Pour certains partisans, le problème avec Roe – et avec les initiatives en matière d'avortement qui imitent ses protections – est qu'il n'a pas empêché le gouvernement d'empiéter sur les droits individuels, il a seulement mis en place un système pour quand le gouvernement pourrait passer la tête dans la salle d'examen. Et cela, disent les critiques, donne aux législateurs du Missouri qui détestent avec véhémence l’autonomie reproductive trop de latitude pour rogner sur les protections de l’amendement – tout comme ils l’ont fait dans le passé.
Certains ont fait valoir que les Missouriens auraient dû attendre de recueillir des signatures pour que l'amendement citoyen soit inscrit sur le bulletin de vote cette année et, à la place, proposer aux électeurs un langage expansif qui supprime toute possibilité d'ingérence du gouvernement dans la prise de décision liée à la grossesse. une date ultérieure. En votant pour l'amendement 3, « vous intégrerez en fait une interdiction dans la constitution de l'État en raison du langage de viabilité », a déclaré le juge Gatson, fondateur et directeur du Reale Justice Network à Flatland, une salle de rédaction à but non lucratif de la station PBS de Kansas City.
Les auteurs de l’amendement ont apparemment tenté d’enfiler cette aiguille avec précaution. Bien que la disposition relative au scrutin indique que l'assemblée générale de l'État « peut » promulguer des lois qui « réglementent la fourniture de l'avortement » une fois viable, elle indique également qu'« en aucune circonstance » le gouvernement ne peut « refuser, interférer, retarder ou restreindre de toute autre manière » un un avortement jugé nécessaire par un « professionnel de la santé traitant ». Il définit également la viabilité fœtale comme le moment d'une grossesse où une « profession de santé traitante et, sur la base des faits particuliers de l'affaire », estime qu'il existe une « probabilité significative » de « survie durable du fœtus en dehors de l'utérus sans l'application de mesures thérapeutiques ». mesures médicales extraordinaires.
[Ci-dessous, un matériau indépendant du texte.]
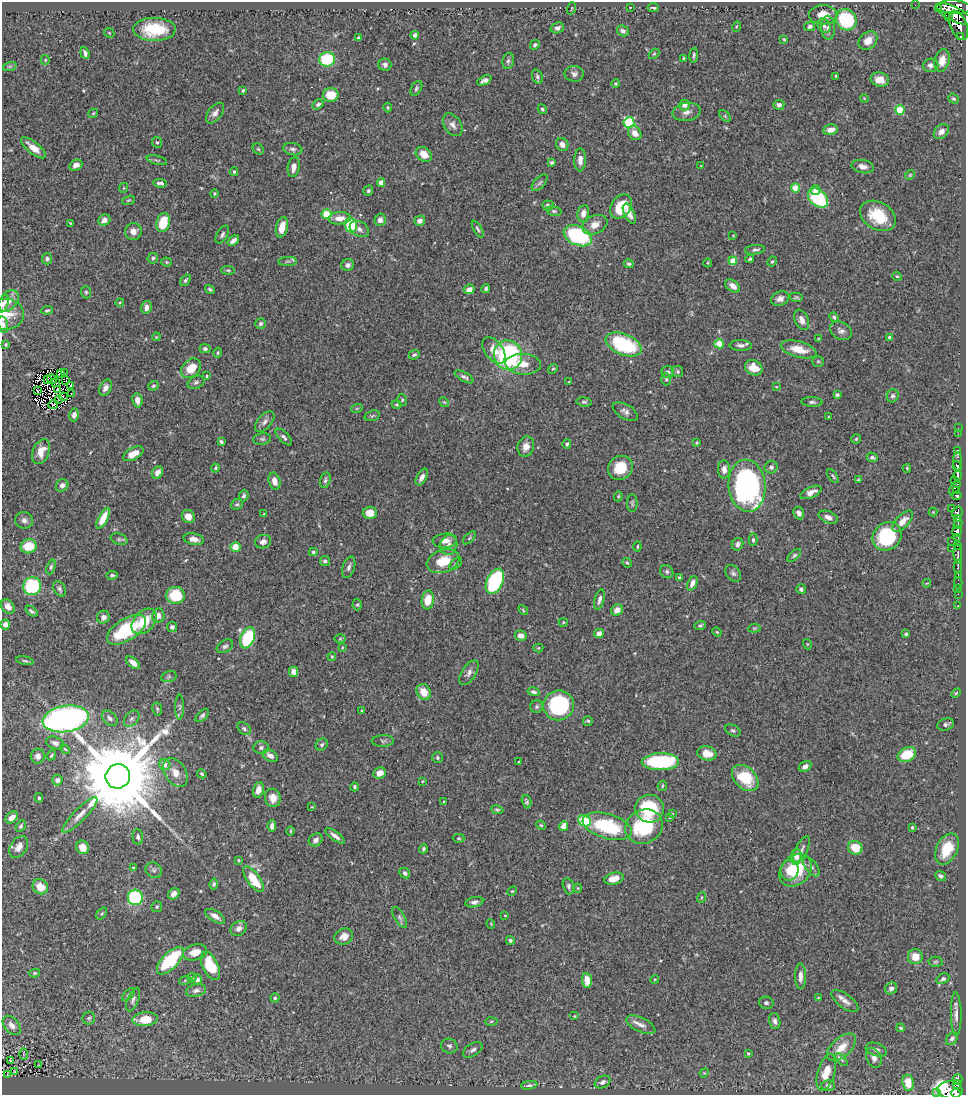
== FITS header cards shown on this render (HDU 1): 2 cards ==
NAXIS1  =                  964
NAXIS2  =                 1093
Bien qu'il ne définisse pas ce que sont ces mesures extraordinaires, il définit, du moins à première vue, la viabilité fœtale au cas par cas, ce qui rend probablement difficile pour le législateur de la définir unilatéralement.
Si l’amendement était adopté la semaine prochaine, il faudrait du temps pour restaurer les droits – et l’accès – au sein de l’État, et les défenseurs devraient probablement intenter une action en justice pour lever l’interdiction actuellement en vigueur. C’est ainsi que les choses se sont déroulées dans l’Ohio ; Alors que les électeurs ont adopté l'amendement constitutionnel en 2023, ce n'est que le 24 octobre de cette année qu'un juge a annulé définitivement l'interdiction de l'avortement de six semaines qui était toujours en vigueur.
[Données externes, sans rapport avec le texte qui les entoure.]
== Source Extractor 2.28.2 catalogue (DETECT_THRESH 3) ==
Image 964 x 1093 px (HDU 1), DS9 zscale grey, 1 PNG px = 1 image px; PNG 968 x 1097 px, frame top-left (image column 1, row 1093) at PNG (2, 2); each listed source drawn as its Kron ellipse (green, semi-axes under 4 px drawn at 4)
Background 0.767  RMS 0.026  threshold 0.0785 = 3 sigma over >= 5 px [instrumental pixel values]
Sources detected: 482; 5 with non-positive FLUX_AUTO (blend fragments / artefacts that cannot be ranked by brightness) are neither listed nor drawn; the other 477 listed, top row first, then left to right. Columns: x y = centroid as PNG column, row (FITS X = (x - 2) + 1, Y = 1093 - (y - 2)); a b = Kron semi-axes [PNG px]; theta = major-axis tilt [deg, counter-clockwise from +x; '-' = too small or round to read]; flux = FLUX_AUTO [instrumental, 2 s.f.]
Dans le Missouri, il semble probable que chacune des innombrables restrictions à l'avortement imposées par l'État nécessiterait des contestations judiciaires distinctes. “Il sera frustrant que chaque jour, les soins ne soient pas rétablis”, a déclaré Emily Wales, présidente et directrice générale de Planned Parenthood Great Plains, au Kansas City Star. « La vie des habitants du Missouri est en danger, mais nous le dirons aux tribunaux qui doivent prendre ces décisions, et nous ferons tout notre possible pour rétablir l'accès le plus rapidement possible.
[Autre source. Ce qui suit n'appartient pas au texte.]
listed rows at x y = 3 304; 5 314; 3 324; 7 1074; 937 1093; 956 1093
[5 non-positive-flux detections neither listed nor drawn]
Pendant ce temps, les législateurs anti-avortement ont indiqué qu'ils étaient prêts à se battre pour limiter la portée de l'amendement – et la volonté des électeurs – peut-être en rédigeant une mesure d'abrogation qui figurerait sur un prochain bulletin de vote. « Ce n’est pas la fin de tout », a déclaré la sénatrice républicaine farouchement anti-avortement, Mary Elizabeth Coleman, au Missouri Independent. Coleman avait précédemment cherché à faire adopter une loi d'État qui interdirait aux patientes de voyager hors de l'État pour des soins d'avortement et s'est battu pour que l'amendement 3 ne soit pas soumis au scrutin. “Je pense que vous verrez des efforts, gagnants ou perdants, pour que les Missouriens aient leur mot à dire à ce sujet.”